Copyright © 2020 Albuquerque Journal

With electric consumption plummeting in the pandemic lockdown, Public Service Company of New Mexico is seeking regulatory approval to recover all its fixed service costs independently of how much electricity customers actually consume.

The utility filed its request Thursday with the Public Regulation Commission. If approved, PNM would start tallying next year how much residential and commercial customers actually paid for electricity throughout 2021 and then compare that with the total annual revenue that the PRC has authorized the utility to collect during the year to cover its fixed costs.

If the amount collected from ratepayers is less than the total allowed by the PRC, PNM would apply a rate rider on customers’ bills starting in 2022 to make up the difference. If customers over-pay during 2021, PNM would credit the difference back to ratepayers.

That proposed rate mechanism, known as “decoupling,” would ensure that PNM always recovers its fixed costs for providing electric service, effectively separating, or “decoupling,” customer payments from consumption levels.

That could correct an endemic deficit PNM has incurred as customers reduce their use through energy efficiency programs and rooftop solar installations. Since PNM’s last rate case in 2015, residential consumption has fallen about 4% to 5%, representing a revenue loss of about $2 or $3 per month for every residential customer, according to the utility. Yet PNM’s fixed costs have remained the same.

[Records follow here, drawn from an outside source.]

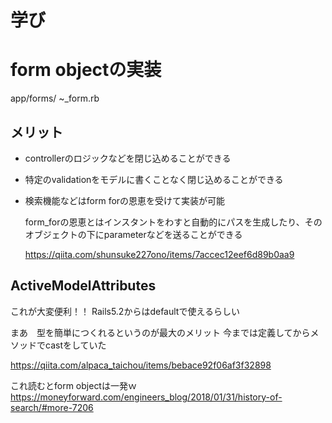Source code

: # 学び

# form objectの実装

app/forms/ ~_form.rb

## メリット

- controllerのロジックなどを閉じ込めることができる

- 特定のvalidationをモデルに書くことなく閉じ込めることができる

- 検索機能などはform forの恩恵を受けて実装が可能

  form_forの恩恵とはインスタントをわすと自動的にパスを生成したり、そのオブジェクトの下にparameterなどを送ることができる

  https://qiita.com/shunsuke227ono/items/7accec12eef6d89b0aa9


## ActiveModelAttributes

これが大変便利！！
Rails5.2からはdefaultで使えるらしい

まあ　型を簡単につくれるというのが最大のメリット
今までは定義してからメソッドでcastをしていた

https://qiita.com/alpaca_taichou/items/bebace92f06af3f32898


これ読むとform objectは一発ｗ
https://moneyforward.com/engineers_blog/2018/01/31/history-of-search/#more-7206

“Decoupling is designed to collect fixed costs – no more, no less,” PNM Director of Pricing Stella Chan told the Journal. “If we over collect, we’ll credit that back to customers, and if we under-collect, we’ll charge customers the difference to recover the costs we incurred.”

The state Legislature authorized the PRC last year to approve decoupling as part of a new law that requires the state’s public utilities to increase spending on energy efficiency programs. By cutting total energy use, utilities can reduce the amount of new generation needed in the future, potentially easing the state’s goal of achieving carbon-free generation by 2045.

PNM says the coronavirus makes decoupling more urgent, because electric consumption by small businesses has plummeted during the shutdown, and recovery will be slow given the economic downturn.

Still, to ease the potential impact of reversing fixed-cost deficits, the utility proposes to limit recovery for under-payments to a maximum of 3% of its annual revenue requirements in any given year, Chan said. The remaining under-collected balance would instead be carried forward for collection in the following year.

If customers overpay, however, PNM would immediately pay back the full amount.

“Say there’s a hot summer and customers use a lot more energy and we over collect beyond our fixed costs, we would credit it all back without any limits,” Chan said.